Syiah dan Rukun
Iman: Qadha’ dan Qadar
Keyakinan Syiah tentang 5
rukun iman telah selesai dibahas pada beberapa dua edisi sebelumnya. Pada edisi
ini hendak ditampilkan keyakinan Syiah tentang rukun iman terakhir (Qadha’ dan
Qadar). Tentang Qadha’ dan Qadar, Syiah—seperti pada rukun Iman yang
lain—juga punya pandangan yang jauh berbeda dengan umat Islam.
Jika kita kembali menelaah
literatur-literatur salaf yang mengupas tentang aliran-aliran teologi
dalam Islam berikut pemikirannya, maka akan kita dapatkan bahwa jajaran ulama
Syiah periode awal sepakat menetapkan eksistensi Qadar. Pendapat bahwa
perbuatan makhluk tidak terkait dengan takdir Allah SWT. Muncul pada saat
pemikiran teologis Syiah mulai bergesekan dengan pemikiran Mu’tazilah, tepatnya
pada abad keempat hijriah.
Agaknya, periode itulah yang
dijadikan patokan oleh para ahli untuk menentukan awal pengingkaran Syiah
terhadap Qadar.[1]
Buku-buku teologi Islam mencatat, bahwa maraknya pengingkaran Qadar Allah
SWT. Di kalangan Syiah ini diperkirakan terjadi sejak munculnya Muhammad bin
an-Nu’man al-Mufid bersama para pengikutnya.
Pandangan Syiah
terhadap Qadha’ dan Qadar ini antara lain diuraikan oleh
Imam Abu al-Hasan al-Asy’ari. Dalam Maqalat al-Islamiyin,[2] beliau
menegaskan bahwa dalam menyikapi Af’al al-Ibad (pekerjaan-pekerjaan
hamba), pandangan Syiah Rafidhah terbagi menjadi tiga kategori:
Meyakini bahwa semua
perbuatan makhluk diciptakan oleh Allah SWT.
Tidak mempercayai bahwa
perbuatan makhluk adalah ciptaan Allah SWT.
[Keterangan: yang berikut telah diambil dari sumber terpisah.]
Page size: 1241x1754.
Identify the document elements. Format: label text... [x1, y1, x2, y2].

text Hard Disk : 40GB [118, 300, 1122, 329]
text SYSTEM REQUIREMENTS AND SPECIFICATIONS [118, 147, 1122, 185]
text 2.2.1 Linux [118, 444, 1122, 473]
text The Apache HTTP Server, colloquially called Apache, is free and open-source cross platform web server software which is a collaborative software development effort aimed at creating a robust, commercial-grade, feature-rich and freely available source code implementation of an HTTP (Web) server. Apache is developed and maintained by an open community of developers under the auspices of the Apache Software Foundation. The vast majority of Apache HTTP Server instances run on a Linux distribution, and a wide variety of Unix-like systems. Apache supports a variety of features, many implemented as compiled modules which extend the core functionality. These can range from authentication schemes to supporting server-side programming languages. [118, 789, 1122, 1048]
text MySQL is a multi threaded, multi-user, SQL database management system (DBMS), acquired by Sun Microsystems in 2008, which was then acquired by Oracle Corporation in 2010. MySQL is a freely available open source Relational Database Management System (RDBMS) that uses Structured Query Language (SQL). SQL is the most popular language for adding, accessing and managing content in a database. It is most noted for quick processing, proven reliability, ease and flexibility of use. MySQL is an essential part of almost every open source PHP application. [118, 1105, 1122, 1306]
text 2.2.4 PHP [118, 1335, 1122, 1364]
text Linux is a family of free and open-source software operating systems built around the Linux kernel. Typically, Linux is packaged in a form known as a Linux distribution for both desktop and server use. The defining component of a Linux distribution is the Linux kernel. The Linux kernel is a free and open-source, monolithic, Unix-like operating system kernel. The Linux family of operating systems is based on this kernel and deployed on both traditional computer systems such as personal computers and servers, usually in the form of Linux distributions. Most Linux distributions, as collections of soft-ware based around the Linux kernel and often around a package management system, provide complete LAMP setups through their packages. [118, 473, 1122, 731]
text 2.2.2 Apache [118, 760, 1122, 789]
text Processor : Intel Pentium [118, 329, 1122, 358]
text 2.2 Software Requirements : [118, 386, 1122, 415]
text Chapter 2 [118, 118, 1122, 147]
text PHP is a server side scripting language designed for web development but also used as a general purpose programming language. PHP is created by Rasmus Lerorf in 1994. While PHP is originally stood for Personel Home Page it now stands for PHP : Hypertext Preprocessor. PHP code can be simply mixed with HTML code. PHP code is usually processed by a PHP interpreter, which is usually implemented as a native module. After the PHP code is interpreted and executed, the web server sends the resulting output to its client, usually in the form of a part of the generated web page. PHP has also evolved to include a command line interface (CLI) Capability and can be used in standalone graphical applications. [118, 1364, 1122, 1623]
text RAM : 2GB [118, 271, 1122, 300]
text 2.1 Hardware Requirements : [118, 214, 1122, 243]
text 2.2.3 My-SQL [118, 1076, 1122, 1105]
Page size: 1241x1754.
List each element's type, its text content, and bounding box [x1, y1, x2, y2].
Bersikap netral. Kelompok ini
mengatakan tidak ada pemaksaan pada setiap perbuatan makhluk—pendapat ini sama
dengan pendapat sekte Jahmiyah. Namun seorang hamba juga tidak boleh menyerah
pada nasib—yang ini lebih dekat pada pendapat sekte Mu’tazilah (Qadariyah).
Tentu saja klasifikasi
terhadap kerangka pemikiran Syiah yang dibuat oleh al-Asy’ari ini berlandasan
pada data-data otentik dari Syi’ah, berikut data empiris berdasarkan penelitian
dan pengalaman beliau. Hal itu terbukti, bahwa ketika menjelaskan akidahnya
mengenai qadar, Ibnu Babawaih al-Qummi agaknya menunjuk pada salah satu
klasifikasi yang dibuat al-Asy’ari tadi. Dengan tanpa ketegasan teoritis, Ibnu
Babawaih dalam Aqaid ash-Shaduq menyatakan sebagai berikut:
إِعْتِقَادُنَا فِي أَفْعَالِ العِبَادِ أَنَّهَا مَخْلُوْقَةٌ خَلْقَ تَقْدِيْرٍ لَا خَلْقَ تَكْوِيْنٍ, وَ مَعْنَى ذَلِكَ أَنَّهُ لَمْ يَزَلِ اللهُ عَالِماً بِمَقَادِرِهَا.
“Keyakinan kami mengenai
perbuatan makhluk ialah: bahwa perbuatan itu diciptakan dengan penciptaan
takdir, bukan penciptaan pembentukan. Artinya adalah bahwa Allah SWT.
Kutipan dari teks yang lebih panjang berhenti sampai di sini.